▶ [本文]:
====

川島さんは2017年度に3人チームで優秀修了生として修了し、「Cyship:仮想空間でサイバー攻防を体験できるゲーム」を作った現役のゲームプログラマーです。2017年度はまだ専門学校生で就活中でした。Cyshipのデモ動画を見せながらゲームの仕組みを解説しました。Cyshipチームは集合回の工程だけではなく、むしろSecHack365の枠の外の人たちに見てもらうための場を作っていました。セキュリティにはあまり関心のない学生たちに使ってもらって、フィードバックを得てそれを取り入れていくということを繰り返したそうです。そして、SecHack365が終了しても修了しないと題し、終わった後もチームとの活動が続いていること、目標の再設定をし続けていることを紹介しました。そして、なんと彼らは「株式会社Cyship」を設立したことを発表しました。
これからは成果物で会社を動かすようになります。「修了後の展望に目を向けてみると何か違ったものが見えてくるかもしれません。」と最後を締めました。

修了生坂田さん

2人目は坂田尚慶さん。
坂田さんは大学の2年生で、現在はロボコンのサークルで廃材を使ってロボットを作っているそうです。目指すはハウルの城のようなロボットだそうで、思索駆動らしく夢にスケールがあって良いですね。坂田さんが去年作った成果物は「セキュリティ体操」でした。坂田さんは主にSecHack365の過ごし方をお話ししてくれました。例えば「ものづくりキツイな...」と思った時の対処法というもの。ひとり悩んでもすぐ解決案が出てくること理想ですが、悩んでも悩んでも悩み続けるという負の無限ループに陥ることがどんどん負担になっていきます。人とたくさん話をして、話すことで解決策が明確にわかっていったのだとか。このほかプラスでやっていたことは、日頃からGoogleドキュメントにメモを取ること。これで思考の過程を見ることができて、アイデアが見つけやすくなるのだとか。そして、全く違った環境で育ったトレーニー・トレーナーと交流できることは、SecHack365に参加している大きなメリットなので存分に楽しみましょう、とメッセージがありました。

修了生酒井さん

3人目は酒井 蓮耀さん。

====

▶ [課題]:
本文を読み、次の問いに答えなさい。
(a) Cyshipチームが設立を発表した会社の名前は何か。
(b) 坂田さんが去年作った成果物は何か。
(c) 坂田さんが日頃からメモを取っていたのは何か。

====

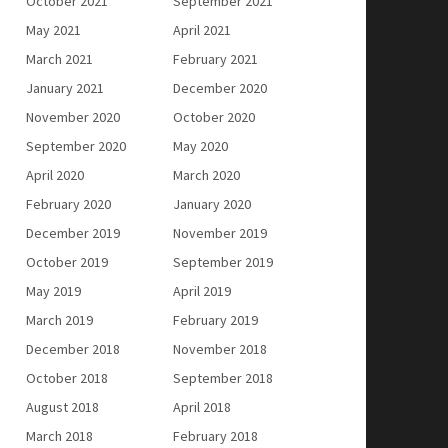
October 2021
September 2021
May 2021
April 2021
March 2021
February 2021
January 2021
December 2020
November 2020
October 2020
September 2020
May 2020
April 2020
March 2020
February 2020
January 2020
December 2019
November 2019
October 2019
September 2019
May 2019
April 2019
March 2019
February 2019
December 2018
November 2018
October 2018
September 2018
August 2018
April 2018
March 2018
February 2018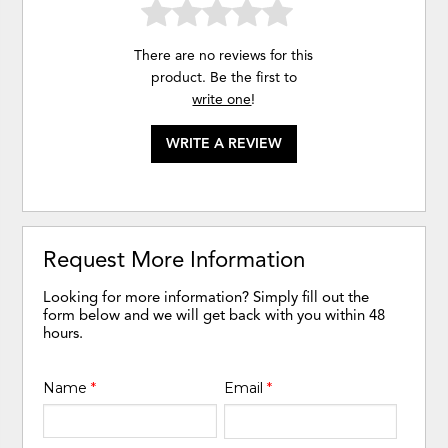
There are no reviews for this
product. Be the first to
write one
!
WRITE A REVIEW
Request More Information
Looking for more information? Simply fill out the
form below and we will get back with you within 48
hours.
Name
*
Email
*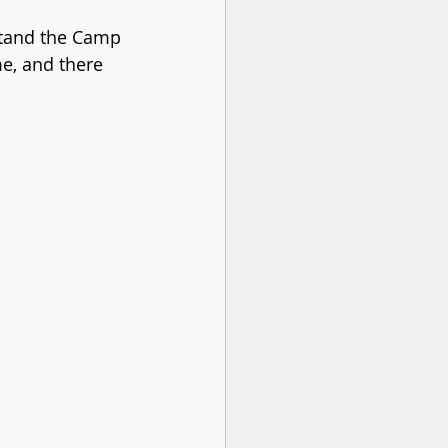
stand the Camp 
e, and there 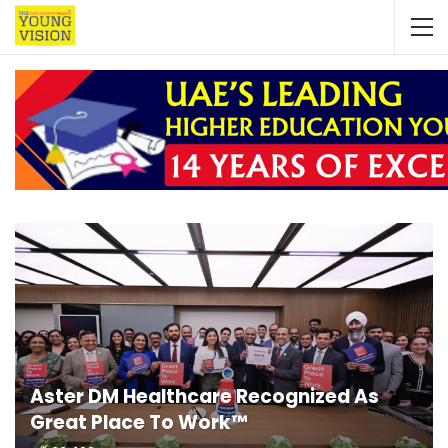
Aster DM Healthcare Recognized As
Great Place To Work™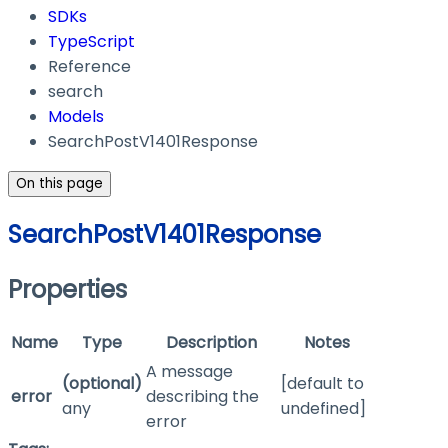
SDKs
TypeScript
Reference
search
Models
SearchPostV1401Response
On this page
SearchPostV1401Response
Properties
Name
Type
Description
Notes
A message
(optional)
[default to
error
describing the
any
undefined]
error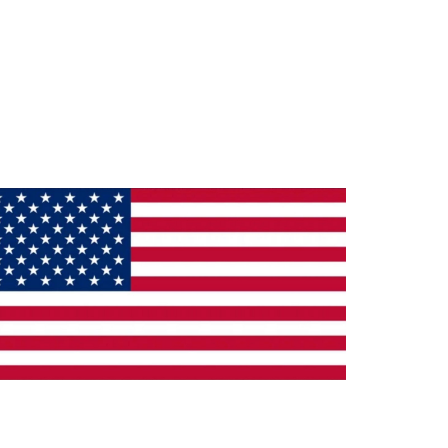
ade in the U.S.A.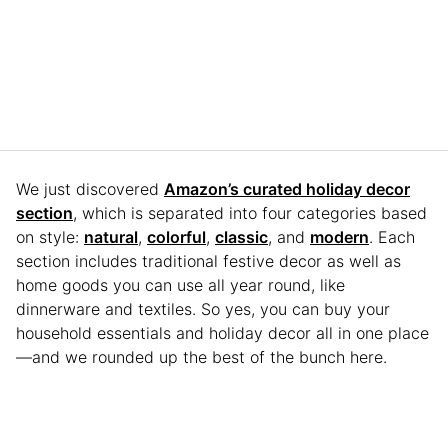
We just discovered
Amazon’s curated holiday decor
section
, which is separated into four categories based
on style:
natural
,
colorful
,
classic
, and
modern
. Each
section includes traditional festive decor as well as
home goods you can use all year round, like
dinnerware and textiles. So yes, you can buy your
household essentials and holiday decor all in one place
—and we rounded up the best of the bunch here.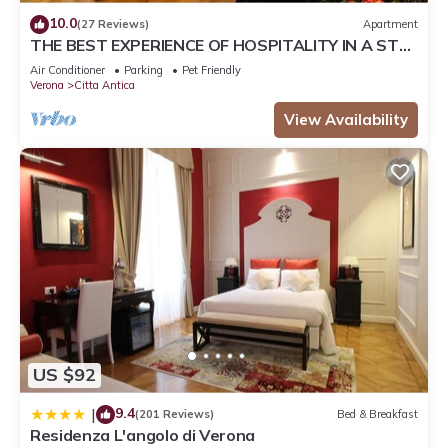
10.0
(27 Reviews)
Apartment
THE BEST EXPERIENCE OF HOSPITALITY IN A STEP
FROM THE ARENA WITH FREE WI FI!
Air Conditioner
Parking
Pet Friendly
Verona
Citta Antica
View Availability
US $92
9.4
|
(201 Reviews)
Bed & Breakfast
Residenza L'angolo di Verona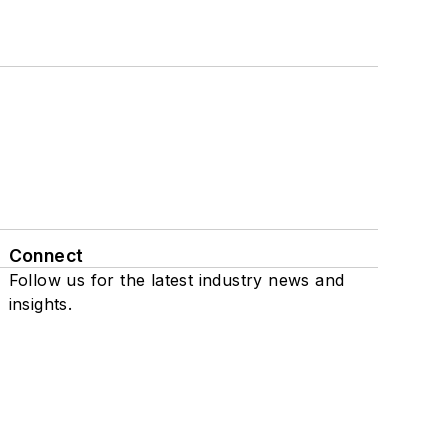
Connect
Follow us for the latest industry news and
insights.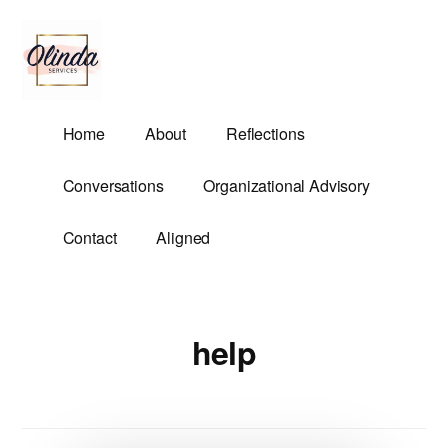
Additional
Skip
to
menu
main
content
Olinda
Helping
Home
About
Reflections
Services
Untangle
Life's
Conversations
Organizational Advisory
Competing
Demands.
Contact
Aligned
help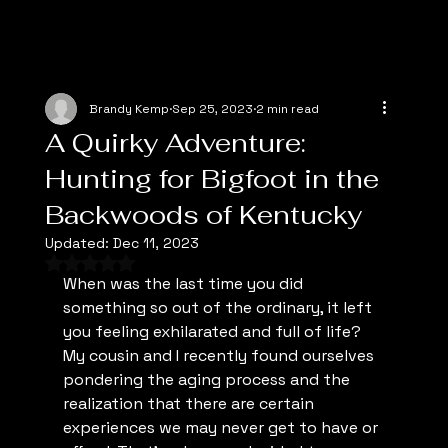
Brandy Kemp
Sep 25, 2023
2 min read
A Quirky Adventure:
Hunting for Bigfoot in the
Backwoods of Kentucky
Updated:
Dec 11, 2023
Rated NaN out of 5 stars.
When was the last time you did 
something so out of the ordinary, it left 
you feeling exhilarated and full of life? 
My cousin and I recently found ourselves 
pondering the aging process and the 
realization that there are certain 
experiences we may never get to have or 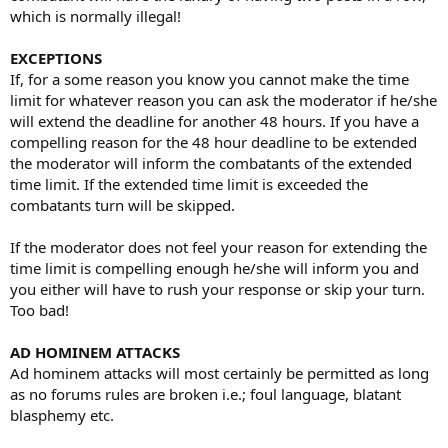
which is normally illegal!
EXCEPTIONS
If, for a some reason you know you cannot make the time
limit for whatever reason you can ask the moderator if he/she
will extend the deadline for another 48 hours. If you have a
compelling reason for the 48 hour deadline to be extended
the moderator will inform the combatants of the extended
time limit. If the extended time limit is exceeded the
combatants turn will be skipped.
If the moderator does not feel your reason for extending the
time limit is compelling enough he/she will inform you and
you either will have to rush your response or skip your turn.
Too bad!
AD HOMINEM ATTACKS
Ad hominem attacks will most certainly be permitted as long
as no forums rules are broken i.e.; foul language, blatant
blasphemy etc.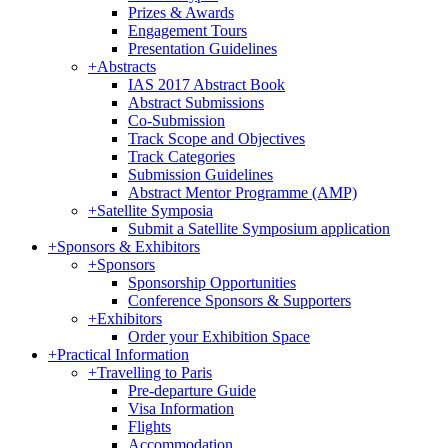
Prizes & Awards
Engagement Tours
Presentation Guidelines
+
Abstracts
IAS 2017 Abstract Book
Abstract Submissions
Co-Submission
Track Scope and Objectives
Track Categories
Submission Guidelines
Abstract Mentor Programme (AMP)
+
Satellite Symposia
Submit a Satellite Symposium application
+
Sponsors & Exhibitors
+
Sponsors
Sponsorship Opportunities
Conference Sponsors & Supporters
+
Exhibitors
Order your Exhibition Space
+
Practical Information
+
Travelling to Paris
Pre-departure Guide
Visa Information
Flights
Accommodation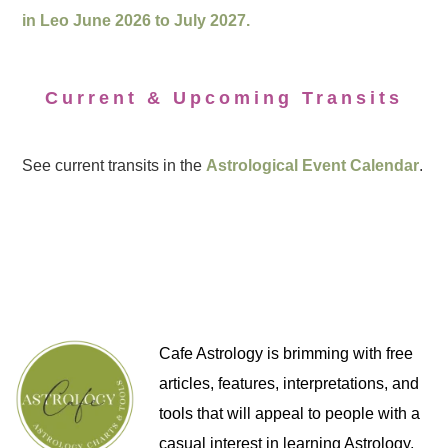
in Leo June 2026 to July 2027.
Current & Upcoming Transits
See current transits in the
Astrological Event Calendar
.
Cafe Astrology is brimming with free
articles, features, interpretations, and
tools that will appeal to people with a
casual interest in learning Astrology,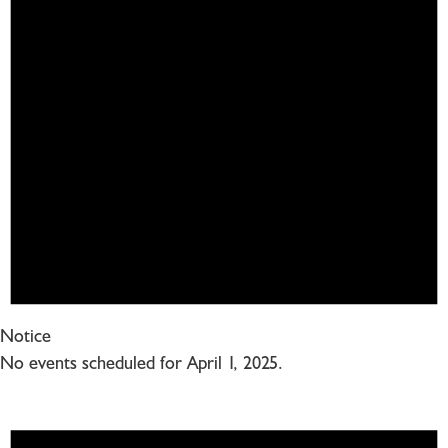
Notice
No events scheduled for April 1, 2025.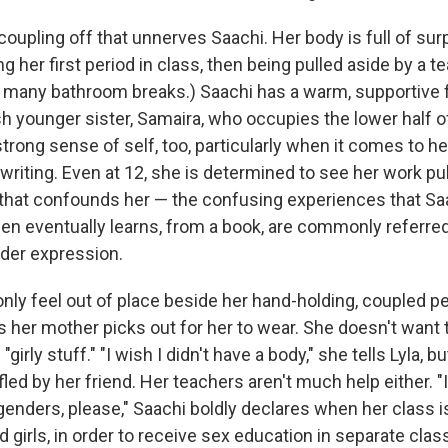
e coupling off that unnerves Saachi. Her body is full of sur
g her first period in class, then being pulled aside by a te
o many bathroom breaks.) Saachi has a warm, supportive f
ish younger sister, Samaira, who occupies the lower half 
trong sense of self, too, particularly when it comes to h
 writing. Even at 12, she is determined to see her work publ
 that confounds her — the confusing experiences that Saac
en eventually learns, from a book, are commonly referre
nder expression.
only feel out of place beside her hand-holding, coupled p
s her mother picks out for her to wear. She doesn't want 
 "girly stuff." "I wish I didn't have a body," she tells Lyla, 
fled by her friend. Her teachers aren't much help either. "I
genders, please," Saachi boldly declares when her class is
 girls, in order to receive sex education in separate clas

====

▶ [解答]:
(a) 株式会社Cyship
(b) セキュリティ体操
(c) Googleドキュメント